We’re trying to get our heads round how to estimate a good mass matrix for an SMC variant of Stan. We are therefore trying to understand how Stan currently identifies the mass matrix to use.
It appears that Stan currently estimates the covariance of the samples (modulo assuming that matrix is diagonal or full-rank etc) and uses this estimated covariance as the inverse mass matrix. That seems sensible enough.
However, we had wondered whether it would be better to use the evaluations of the gradient of the log posterior at the sample points (which have already been calculated) to estimate the Fisher information matrix (as the expectation of the gradient multiplied by the gradient transpose). Is there a reason why that would be a (good or) bad idea? I sense that there may be an issue that we haven’t spotted and I’d like to be aware of the quagmire before we walk into it!
It’s a good idea. See @bbbales2’s experiments in Selecting the Metric in Hamiltonian Monte Carlo
There have been also further discussion in Discourse threads.

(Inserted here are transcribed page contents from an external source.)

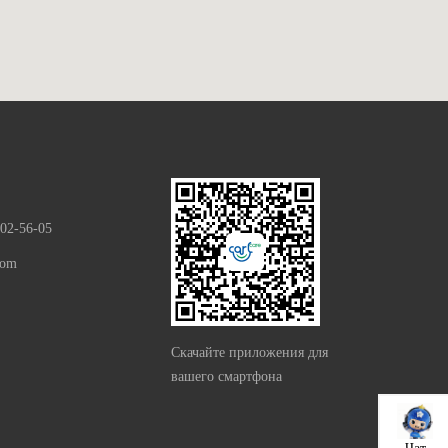
302-56-05
com
Скачайте приложения для
вашего смартфона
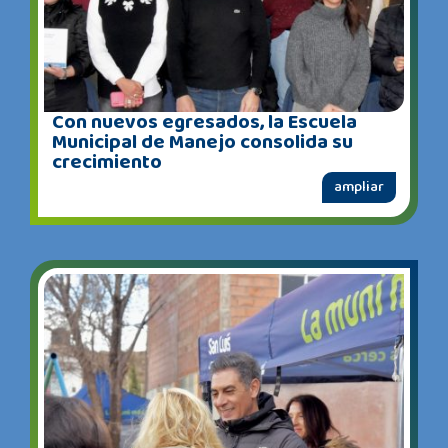
Con nuevos egresados, la Escuela
Municipal de Manejo consolida su
crecimiento
ampliar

It’s just slow to test it thoroughly and add necessary pieces to Stan.
Equation (11) in that arxiv paper appears to me to consider a (sample-based) approximation to an expectation of a numerical approximation to the second differential. That’s two approximations.
I think we can get rid of one of them by exploiting the identity that the Hessian is (both the expected second derivative of the log posterior and) the expected square of the gradient (ie we don’t need the numerical approximation of the second differential). If that’s not a silly idea, we can run some tests and see how these approaches compare.
My conclusion playing with curvatures and samples was in the long term, if you can estimate the posterior covariance using MCMC samples, do that.
If you don’t have that, the few highest curvature eigenvalue/eigenvector pairs were useful.
It was not always useful to use all the eigenvalue/eigenvector information. The thing that convinced me of this were plots like Figure 1. If you take a draw and plot in the direction of eigenvectors that correspond to the big curvatures stuff looked quadratic. If you did it elsewhere, you saw all sorts of funky stuff.
I did not have much luck playing with expectations of Hessians. I forget if that is because they just weren’t better than anything else, or what. In retrospect, I think I path-forked away from this idea too early in the project to actually say for sure if it was a bad idea or not.
Anyway I like the idea of using the gradient information you’re computing along the way to try to do Hessian stuff.
This can probably be explained by much information gradients provide. Let say we have S target function evaluations. We can approximate gradients with finite difference, and thus each gradient corresponds to instead having D (the number of dimensions) extra target evaluations very close to the original S draws. How much information these finite difference evaluations have compared that you could have (D+1)*S draws spread around? Yes if you can get the gradients free, you will get some free information, but in high dimensions it’s likely that the gradients (via finite difference analogy) don’t have much useful information.
What you say makes sense, but then I wonder: doesn’t the performance of NUTS/HMC tell us that gradients do have lots of useful information in them? Can you reconcile those points of view?
I think about this as curvature as short range and samples as long range, and curvature stuff only does well as long as a normal approximation does well, which is often not that well.
That control variates stuff you were looking at is probably a better way to think about how to plug together gradients and values though.
@bbbales2: I think the thing I struggle to have intuition about is that the function we are exploring is a pdf. That means that the expectation of the log gradient is zero (assuming that the parameter inhabits an unconstrained space). That’s the cunning trick that the control variates (which we must get back to integrating in Stan) exploit and my sense (which seems to differ from @avehtari’s intuition) is that gives the gradients some “global awareness” which seems important to me. I think that’s just a hunch though.
In any case, we are taking a look at this, running some comparisons and trying to generate some results that will help us understand what works well when. Watch this space!